Layout region entries:
┏━━

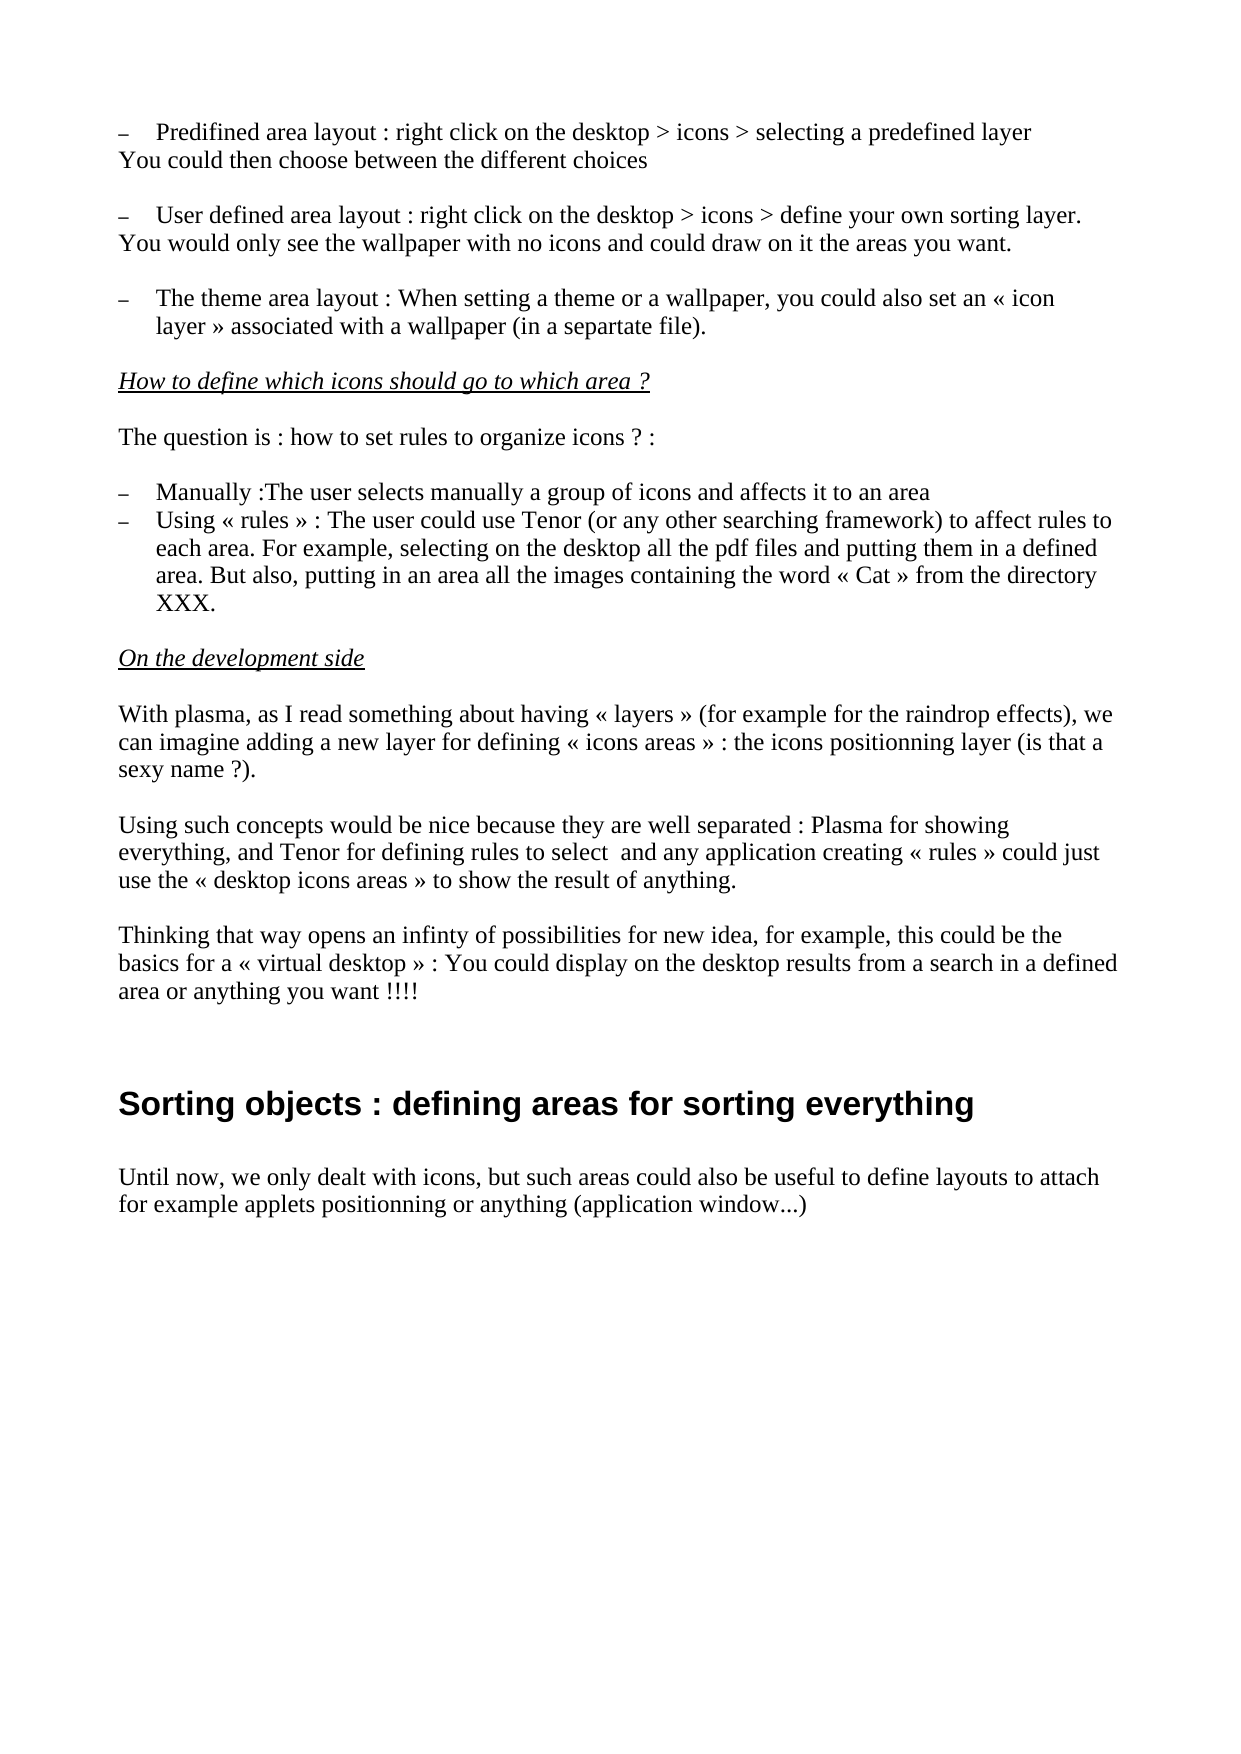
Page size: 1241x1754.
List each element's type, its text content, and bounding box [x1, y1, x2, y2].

list Using « rules » : The user could use Tenor (or any other searching framework) to affect rules to each area. For example, selecting on the desktop all the pdf files and putting them in a defined area. But also, putting in an area all the images containing the word « Cat » from the directory XXX. [118, 506, 1122, 617]
text Until now, we only dealt with icons, but such areas could also be useful to define layouts to attach for example applets positionning or anything (application window...) [118, 1163, 1122, 1218]
text Thinking that way opens an infinty of possibilities for new idea, for example, this could be the basics for a « virtual desktop » : You could display on the desktop results from a search in a defined area or anything you want !!!! [118, 922, 1122, 1005]
text How to define which icons should go to which area ? [118, 367, 1122, 395]
text You could then choose between the different choices [118, 146, 1122, 173]
list Predifined area layout : right click on the desktop > icons > selecting a predefined layer [118, 118, 1122, 146]
text The question is : how to set rules to organize icons ? : [118, 423, 1122, 451]
list Manually :The user selects manually a group of icons and affects it to an area [118, 478, 1122, 506]
text Using such concepts would be nice because they are well separated : Plasma for showing everything, and Tenor for defining rules to select and any application creating « rules » could just use the « desktop icons areas » to show the result of anything. [118, 811, 1122, 894]
subtitle Sorting objects : defining areas for sorting everything [118, 1085, 1122, 1123]
text On the development side [118, 644, 1122, 672]
list User defined area layout : right click on the desktop > icons > define your own sorting layer. [118, 201, 1122, 229]
text You would only see the wallpaper with no icons and could draw on it the areas you want. [118, 229, 1122, 257]
list The theme area layout : When setting a theme or a wallpaper, you could also set an « icon layer » associated with a wallpaper (in a separtate file). [118, 284, 1122, 340]
text With plasma, as I read something about having « layers » (for example for the raindrop effects), we can imagine adding a new layer for defining « icons areas » : the icons positionning layer (is that a sexy name ?). [118, 700, 1122, 783]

┗━━

SHORT EXERCISE:
Give the entries as a Markdown table with columns Row and Entry, starting with the entry that contains "506, 1122, 617]" and going on through the entry that contains "text Until now, we". Number each row and leave out any blank lines.

WRITTEN ANSWER:
| Row | Entry |
|---|---|
| 1 | list Using « rules » : The user could use Tenor (or any other searching framework) to affect rules to each area. For example, selecting on the desktop all the pdf files and putting them in a defined area. But also, putting in an area all the images containing the word « Cat » from the directory XXX. [118, 506, 1122, 617] |
| 2 | text Until now, we only dealt with icons, but such areas could also be useful to define layouts to attach for example applets positionning or anything (application window...) [118, 1163, 1122, 1218] |